Exercise passage:
○ ○ ○

Mindfulness
How practicing mindfulness is the future of emotional regulations
September 28, 2017
Practicing mindfulness is the most important skill I have acquired throughout high school. Students, myself included, tend to sacrifice their mental connection for academic success, this is why mindfulness is greatly important for students specifically. To define mindfulness, it’s a mental state achieved by focusing one’s awareness on the present moment, while calmly acknowledging and accepting one’s feelings, thoughts and bodily sensations, used as a therapeutic technique. Mindfulness is important because emotional regulation is a skill that most adolescents lack, but is very important and applies to almost every aspect of life.
Negative thoughts and distractions can be healed by practicing mindfulness. When students get stressed, our minds divert to anxious thoughts and that is how mental illnesses like depression and anxiety can form. When we go to this “auto-pilot” mode of negative thoughts, being aware of this state is how mindfulness can prevent the anxiousness. Being mindful of reality is proven to relieve stress, and although it cannot cure depression and/or anxiety, it is potent in preventing them.
Not only does mindfulness help with stress, but it also stimulates activity in parts of the brain that are overlooked when stress comes into action. The pre-frontal cortex is responsible for emotional connection and development, both of which are utilized when mindfulness is practiced. Bringing attention to your emotions and to the present can also be defined as mindfulness. My advice for all who are stressed out about academic challenges (juniors), social acceptance (freshmen) or college pressure (seniors) is to be attentive to your emotions and try practicing mindfulness when your thoughts take a turn for the worst.

○ ○ ○

Input data:
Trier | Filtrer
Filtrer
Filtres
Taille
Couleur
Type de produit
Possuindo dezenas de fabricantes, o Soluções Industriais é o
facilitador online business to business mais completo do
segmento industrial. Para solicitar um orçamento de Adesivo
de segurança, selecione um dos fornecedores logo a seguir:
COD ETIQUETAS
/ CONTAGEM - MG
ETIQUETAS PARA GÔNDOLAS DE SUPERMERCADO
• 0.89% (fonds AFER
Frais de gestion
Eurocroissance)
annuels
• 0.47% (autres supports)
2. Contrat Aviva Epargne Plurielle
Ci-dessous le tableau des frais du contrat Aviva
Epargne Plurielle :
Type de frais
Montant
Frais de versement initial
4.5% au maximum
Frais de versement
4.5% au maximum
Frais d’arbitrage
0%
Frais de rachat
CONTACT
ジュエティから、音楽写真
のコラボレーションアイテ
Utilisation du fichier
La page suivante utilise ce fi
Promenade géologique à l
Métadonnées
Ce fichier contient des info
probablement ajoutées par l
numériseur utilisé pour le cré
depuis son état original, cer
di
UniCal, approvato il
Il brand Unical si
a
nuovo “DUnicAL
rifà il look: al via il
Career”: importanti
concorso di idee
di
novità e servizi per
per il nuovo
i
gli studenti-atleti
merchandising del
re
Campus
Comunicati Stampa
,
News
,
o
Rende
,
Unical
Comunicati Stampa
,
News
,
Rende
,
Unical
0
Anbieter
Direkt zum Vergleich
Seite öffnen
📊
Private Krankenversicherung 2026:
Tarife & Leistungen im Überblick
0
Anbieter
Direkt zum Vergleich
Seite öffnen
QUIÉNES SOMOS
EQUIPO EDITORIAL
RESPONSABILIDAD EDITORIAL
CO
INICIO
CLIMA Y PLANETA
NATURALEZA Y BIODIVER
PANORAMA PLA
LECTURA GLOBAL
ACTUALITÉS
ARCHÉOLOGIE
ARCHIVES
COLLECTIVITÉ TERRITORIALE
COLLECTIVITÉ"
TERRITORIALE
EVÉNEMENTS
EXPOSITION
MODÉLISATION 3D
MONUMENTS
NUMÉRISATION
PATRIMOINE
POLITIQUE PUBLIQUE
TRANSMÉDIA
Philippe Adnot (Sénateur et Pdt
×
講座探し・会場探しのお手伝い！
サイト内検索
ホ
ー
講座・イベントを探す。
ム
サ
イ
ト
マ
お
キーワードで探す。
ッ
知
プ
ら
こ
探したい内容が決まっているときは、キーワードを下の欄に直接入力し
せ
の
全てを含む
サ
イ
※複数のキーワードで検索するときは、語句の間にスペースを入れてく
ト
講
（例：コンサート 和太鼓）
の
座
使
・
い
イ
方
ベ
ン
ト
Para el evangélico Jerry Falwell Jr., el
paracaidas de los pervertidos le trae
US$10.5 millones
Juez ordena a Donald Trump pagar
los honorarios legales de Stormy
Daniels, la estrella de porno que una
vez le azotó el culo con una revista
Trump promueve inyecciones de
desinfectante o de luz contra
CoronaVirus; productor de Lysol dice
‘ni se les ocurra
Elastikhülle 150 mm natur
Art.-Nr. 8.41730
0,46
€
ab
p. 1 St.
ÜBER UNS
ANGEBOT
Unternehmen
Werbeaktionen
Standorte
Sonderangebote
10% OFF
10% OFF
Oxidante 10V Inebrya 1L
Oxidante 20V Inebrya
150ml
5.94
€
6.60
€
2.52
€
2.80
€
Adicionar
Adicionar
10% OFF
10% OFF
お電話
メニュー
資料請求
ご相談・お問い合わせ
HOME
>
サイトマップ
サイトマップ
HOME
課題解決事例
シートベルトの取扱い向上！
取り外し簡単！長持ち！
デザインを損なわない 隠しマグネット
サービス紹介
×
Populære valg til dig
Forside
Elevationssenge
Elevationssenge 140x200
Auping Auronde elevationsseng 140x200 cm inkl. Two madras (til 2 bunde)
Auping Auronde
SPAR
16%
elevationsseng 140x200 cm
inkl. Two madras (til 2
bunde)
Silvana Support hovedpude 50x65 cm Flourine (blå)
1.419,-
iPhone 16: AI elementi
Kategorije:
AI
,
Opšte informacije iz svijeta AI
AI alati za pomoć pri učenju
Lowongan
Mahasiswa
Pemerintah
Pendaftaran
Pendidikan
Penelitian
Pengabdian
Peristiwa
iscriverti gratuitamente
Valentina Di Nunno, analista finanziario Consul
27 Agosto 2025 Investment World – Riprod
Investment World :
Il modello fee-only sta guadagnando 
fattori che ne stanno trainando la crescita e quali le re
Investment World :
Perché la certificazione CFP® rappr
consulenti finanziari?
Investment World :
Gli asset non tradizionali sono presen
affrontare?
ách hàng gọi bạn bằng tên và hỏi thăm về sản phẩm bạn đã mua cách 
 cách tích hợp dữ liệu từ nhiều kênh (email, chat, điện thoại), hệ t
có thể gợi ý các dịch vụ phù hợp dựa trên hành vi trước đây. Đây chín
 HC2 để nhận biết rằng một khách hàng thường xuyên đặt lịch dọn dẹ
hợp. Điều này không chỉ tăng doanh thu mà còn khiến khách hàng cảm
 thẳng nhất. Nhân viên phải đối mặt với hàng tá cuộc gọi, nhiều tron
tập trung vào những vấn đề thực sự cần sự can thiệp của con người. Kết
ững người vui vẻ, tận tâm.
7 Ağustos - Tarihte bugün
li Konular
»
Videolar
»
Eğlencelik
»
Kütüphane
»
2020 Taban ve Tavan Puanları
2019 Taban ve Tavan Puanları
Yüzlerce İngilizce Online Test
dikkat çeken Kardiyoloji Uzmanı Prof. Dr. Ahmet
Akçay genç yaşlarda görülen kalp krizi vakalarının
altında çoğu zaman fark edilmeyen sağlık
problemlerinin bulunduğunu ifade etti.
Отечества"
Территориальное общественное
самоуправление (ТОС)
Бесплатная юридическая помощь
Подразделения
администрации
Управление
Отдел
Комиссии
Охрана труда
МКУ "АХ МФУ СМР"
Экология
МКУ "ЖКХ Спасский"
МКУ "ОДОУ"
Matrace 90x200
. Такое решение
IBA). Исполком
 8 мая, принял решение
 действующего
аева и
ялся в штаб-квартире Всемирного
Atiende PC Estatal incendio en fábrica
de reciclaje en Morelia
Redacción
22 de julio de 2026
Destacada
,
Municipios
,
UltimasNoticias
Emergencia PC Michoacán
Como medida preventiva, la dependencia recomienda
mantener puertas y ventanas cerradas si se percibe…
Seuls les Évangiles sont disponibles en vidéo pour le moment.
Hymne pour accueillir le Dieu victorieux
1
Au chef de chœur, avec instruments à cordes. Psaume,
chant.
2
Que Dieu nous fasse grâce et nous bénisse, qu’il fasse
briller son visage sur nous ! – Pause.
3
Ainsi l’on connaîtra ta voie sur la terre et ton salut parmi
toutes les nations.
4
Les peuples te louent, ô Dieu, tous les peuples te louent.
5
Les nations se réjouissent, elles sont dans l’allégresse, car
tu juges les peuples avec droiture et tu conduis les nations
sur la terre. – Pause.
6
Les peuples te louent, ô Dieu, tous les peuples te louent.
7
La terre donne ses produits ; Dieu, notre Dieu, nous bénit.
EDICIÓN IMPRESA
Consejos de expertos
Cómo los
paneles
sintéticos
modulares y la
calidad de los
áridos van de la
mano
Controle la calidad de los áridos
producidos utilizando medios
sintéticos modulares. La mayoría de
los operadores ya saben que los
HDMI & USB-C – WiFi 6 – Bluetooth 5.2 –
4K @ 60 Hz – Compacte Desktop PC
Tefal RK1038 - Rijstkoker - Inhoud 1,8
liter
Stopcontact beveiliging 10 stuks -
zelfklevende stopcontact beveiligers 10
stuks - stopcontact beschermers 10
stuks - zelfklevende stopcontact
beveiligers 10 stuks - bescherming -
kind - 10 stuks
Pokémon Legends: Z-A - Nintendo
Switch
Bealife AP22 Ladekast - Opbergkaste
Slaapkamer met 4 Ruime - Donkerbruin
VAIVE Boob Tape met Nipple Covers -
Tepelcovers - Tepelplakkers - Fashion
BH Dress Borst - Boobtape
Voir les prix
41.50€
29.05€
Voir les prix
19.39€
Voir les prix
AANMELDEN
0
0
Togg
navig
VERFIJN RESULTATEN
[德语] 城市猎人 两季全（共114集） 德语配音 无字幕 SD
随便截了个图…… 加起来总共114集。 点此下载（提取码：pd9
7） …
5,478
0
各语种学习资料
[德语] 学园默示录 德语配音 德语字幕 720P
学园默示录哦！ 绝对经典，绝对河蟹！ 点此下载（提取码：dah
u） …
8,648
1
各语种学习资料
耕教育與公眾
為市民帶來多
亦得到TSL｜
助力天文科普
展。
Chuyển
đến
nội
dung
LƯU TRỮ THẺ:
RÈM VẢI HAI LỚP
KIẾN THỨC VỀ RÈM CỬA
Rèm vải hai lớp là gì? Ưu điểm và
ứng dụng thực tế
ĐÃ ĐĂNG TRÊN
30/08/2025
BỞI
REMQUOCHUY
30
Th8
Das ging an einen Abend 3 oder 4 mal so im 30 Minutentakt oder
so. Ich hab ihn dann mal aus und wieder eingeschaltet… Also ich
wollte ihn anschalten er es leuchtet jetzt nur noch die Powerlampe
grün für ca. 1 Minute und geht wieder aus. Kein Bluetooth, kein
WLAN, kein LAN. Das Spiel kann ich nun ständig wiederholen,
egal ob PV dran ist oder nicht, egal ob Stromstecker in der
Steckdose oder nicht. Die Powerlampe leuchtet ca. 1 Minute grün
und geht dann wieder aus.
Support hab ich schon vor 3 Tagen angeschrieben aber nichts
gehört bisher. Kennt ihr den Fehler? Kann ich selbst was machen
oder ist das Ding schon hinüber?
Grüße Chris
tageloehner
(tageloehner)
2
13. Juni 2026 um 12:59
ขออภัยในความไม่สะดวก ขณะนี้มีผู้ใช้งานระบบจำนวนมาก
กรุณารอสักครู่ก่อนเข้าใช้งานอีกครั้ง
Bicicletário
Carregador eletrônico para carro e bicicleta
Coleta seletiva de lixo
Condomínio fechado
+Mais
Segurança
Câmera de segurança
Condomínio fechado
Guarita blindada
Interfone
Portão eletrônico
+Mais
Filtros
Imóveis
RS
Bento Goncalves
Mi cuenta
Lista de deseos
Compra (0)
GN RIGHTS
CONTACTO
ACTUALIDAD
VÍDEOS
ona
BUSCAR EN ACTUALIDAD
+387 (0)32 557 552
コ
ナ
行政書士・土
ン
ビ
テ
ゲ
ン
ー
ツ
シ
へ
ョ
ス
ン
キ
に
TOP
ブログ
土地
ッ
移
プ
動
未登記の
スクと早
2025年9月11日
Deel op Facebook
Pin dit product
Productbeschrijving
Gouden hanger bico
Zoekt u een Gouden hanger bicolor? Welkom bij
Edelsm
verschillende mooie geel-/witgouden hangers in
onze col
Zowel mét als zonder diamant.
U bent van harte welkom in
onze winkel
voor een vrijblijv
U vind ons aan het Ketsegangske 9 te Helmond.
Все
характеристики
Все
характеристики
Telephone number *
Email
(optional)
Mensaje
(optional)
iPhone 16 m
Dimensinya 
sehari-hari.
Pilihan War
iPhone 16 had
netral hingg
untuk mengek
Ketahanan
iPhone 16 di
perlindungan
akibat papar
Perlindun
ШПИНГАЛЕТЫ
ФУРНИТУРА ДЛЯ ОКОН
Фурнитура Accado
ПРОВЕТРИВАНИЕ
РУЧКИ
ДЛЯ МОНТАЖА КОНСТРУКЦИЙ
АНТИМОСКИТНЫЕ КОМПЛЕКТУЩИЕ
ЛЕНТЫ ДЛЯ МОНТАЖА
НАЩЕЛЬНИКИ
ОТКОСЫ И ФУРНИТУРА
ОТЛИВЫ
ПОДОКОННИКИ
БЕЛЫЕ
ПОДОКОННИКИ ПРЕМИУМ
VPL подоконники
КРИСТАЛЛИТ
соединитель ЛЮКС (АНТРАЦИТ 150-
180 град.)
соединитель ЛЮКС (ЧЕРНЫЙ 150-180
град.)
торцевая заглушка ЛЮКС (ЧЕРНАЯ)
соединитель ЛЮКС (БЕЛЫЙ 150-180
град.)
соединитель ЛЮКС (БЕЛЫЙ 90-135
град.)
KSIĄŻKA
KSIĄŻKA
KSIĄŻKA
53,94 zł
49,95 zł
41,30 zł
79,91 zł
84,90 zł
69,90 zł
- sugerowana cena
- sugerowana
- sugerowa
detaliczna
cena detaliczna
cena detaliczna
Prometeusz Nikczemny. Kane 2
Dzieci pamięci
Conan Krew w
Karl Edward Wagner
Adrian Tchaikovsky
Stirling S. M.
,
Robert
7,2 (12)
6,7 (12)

○ ○ ○

What you will do:
1/ Decide whether each statement agrees with the mindfulness piece. Answer yes or no for each and quote the words of the piece that decide it. (a) Mindfulness can cure depression. (b) The pre-frontal cortex is responsible for emotional connection and development. (c) The author links college pressure to freshmen.
2/ Write out the part of the mindfulness piece starting at "Not only does" and ending at "for the worst.", keeping every word and mark unchanged.

Responses in order:
1/
(a) No: "although it cannot cure depression and/or anxiety, it is potent in preventing them."
(b) Yes: "The pre-frontal cortex is responsible for emotional connection and development"
(c) No: "college pressure (seniors)"

2/
Not only does mindfulness help with stress, but it also stimulates activity in parts of the brain that are overlooked when stress comes into action. The pre-frontal cortex is responsible for emotional connection and development, both of which are utilized when mindfulness is practiced. Bringing attention to your emotions and to the present can also be defined as mindfulness. My advice for all who are stressed out about academic challenges (juniors), social acceptance (freshmen) or college pressure (seniors) is to be attentive to your emotions and try practicing mindfulness when your thoughts take a turn for the worst.